*** Opening LISTED ENTRIES ***

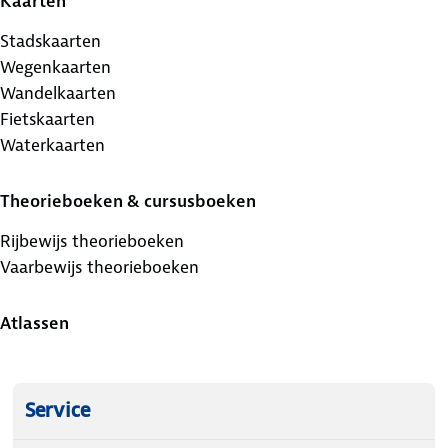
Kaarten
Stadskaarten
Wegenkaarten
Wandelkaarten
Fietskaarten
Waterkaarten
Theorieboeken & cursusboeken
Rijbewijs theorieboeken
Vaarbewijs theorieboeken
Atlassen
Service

*** Closing LISTED ENTRIES ***

▶ WHAT TO PRODUCE: Would you return all of the data above word for word, omitting every picture?

▶ ANSWER SPACE:
Kaarten
Stadskaarten
Wegenkaarten
Wandelkaarten
Fietskaarten
Waterkaarten
Theorieboeken & cursusboeken
Rijbewijs theorieboeken
Vaarbewijs theorieboeken
Atlassen
Service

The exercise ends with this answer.